Once he figures out that Ziah’s not just looking for a hookup, that he loves him, Simon has no idea what to do with that. He knows that he feels something other than just friendship for him, but it’s not love. And that’s not terribly surprising as it turns out that Ziah has been keeping a lot of his life from Simon. As they slowly build trust, though, Simon’s feelings grow. It’s not an easy path though. Simon struggles with depression and part of it manifests as feelings of inadequacy and self-doubt. Part of his initial obliviousness about Ziah’s feelings for him is that he truly doesn’t believe he’s good enough for Ziah! Even with medication, therapy and a very supportive family, Simon still struggles, and I loved that it showed that. Nor did his relationship successfully fix him – he knows he’ll have good times and bad times, and he does his best to prepare his life – personal and professional – for his more severe depressive episodes.

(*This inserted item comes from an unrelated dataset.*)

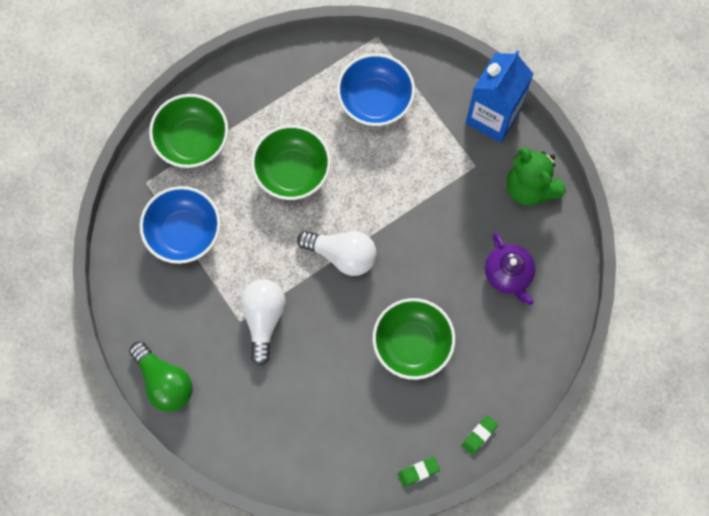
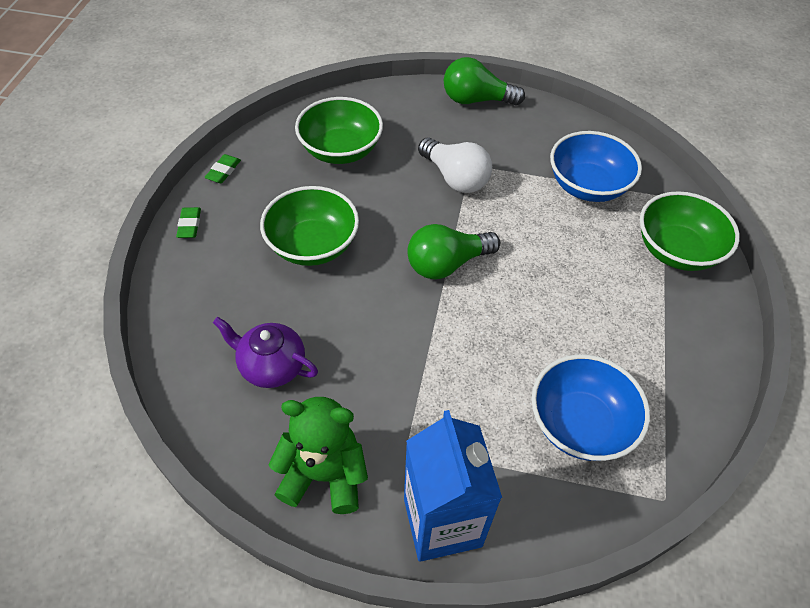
camera: 135 degrees right, 20 degrees down
(292, 172) = (569, 293): green bowl -> green bowl (341, 150)
(342, 255) = (447, 264): white light bulb -> green light bulb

To be honest, Simon and Ziah are terrible at communication and keep inadvertently hitting each other’s boundaries. Simon, from a warm, loving and quite queer Czech/Mexican family (do we get a book about Rigo???), is used to offering his – and their – help whenever a problem comes up. He doesn’t understand how seeing that family can be so traumatic for Ziah, or how smothering the constant offers of help could be. Ziah is jealous that Simon, as a bi man, had a chance at a “normal” life if he dates a woman – not understanding the bierasure. There’s a lot of work that has to be done on both sides (with therapists and without) before they can have a relationship that’s true to both of them. It’s not perfect – it’s messy – but it works for them. It’s about loving people they way they need to be loved, not what you think they need.
Overall, this was a lovely, thoughtful and emotional exploration of friends-to-lovers. While Simon and Ziah’s path to an HEA is rocky, it’s ultimately high satisfying!
Content notes: Author’s notes (the author’s notes are extremely comprehensive!)